___ RECORDS SUPPLIED
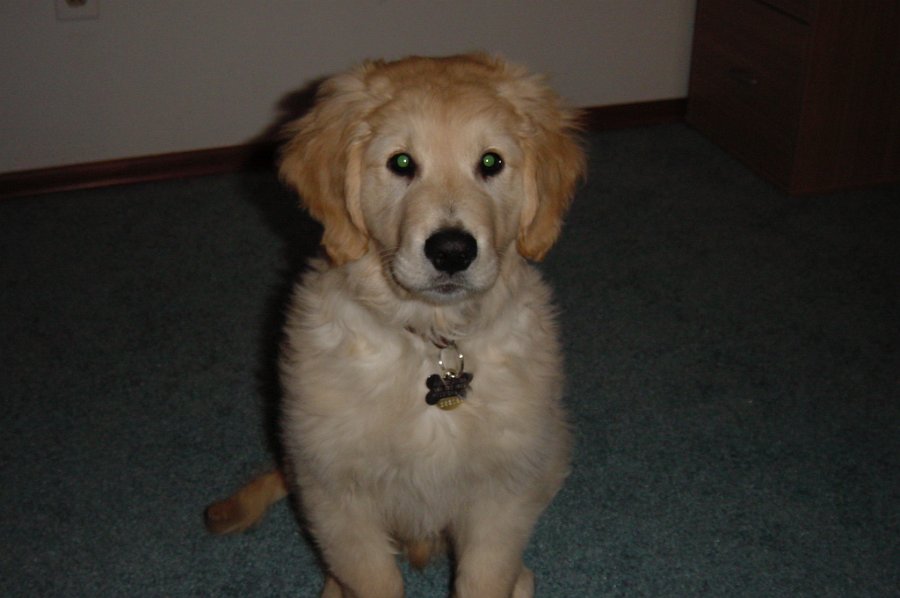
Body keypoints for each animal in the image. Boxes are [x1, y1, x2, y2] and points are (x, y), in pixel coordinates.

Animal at [205, 54, 585, 598]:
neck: (433, 343)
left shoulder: (502, 495)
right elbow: (372, 579)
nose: (452, 251)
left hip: (548, 446)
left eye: (491, 162)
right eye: (401, 163)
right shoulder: (336, 493)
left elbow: (486, 576)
______
Lines above with the string "left" need to be found and copied.

◆ SOLUTION TO THE PROBLEM:
left shoulder: (502, 495)
left hip: (548, 446)
left eye: (491, 162)
left elbow: (486, 576)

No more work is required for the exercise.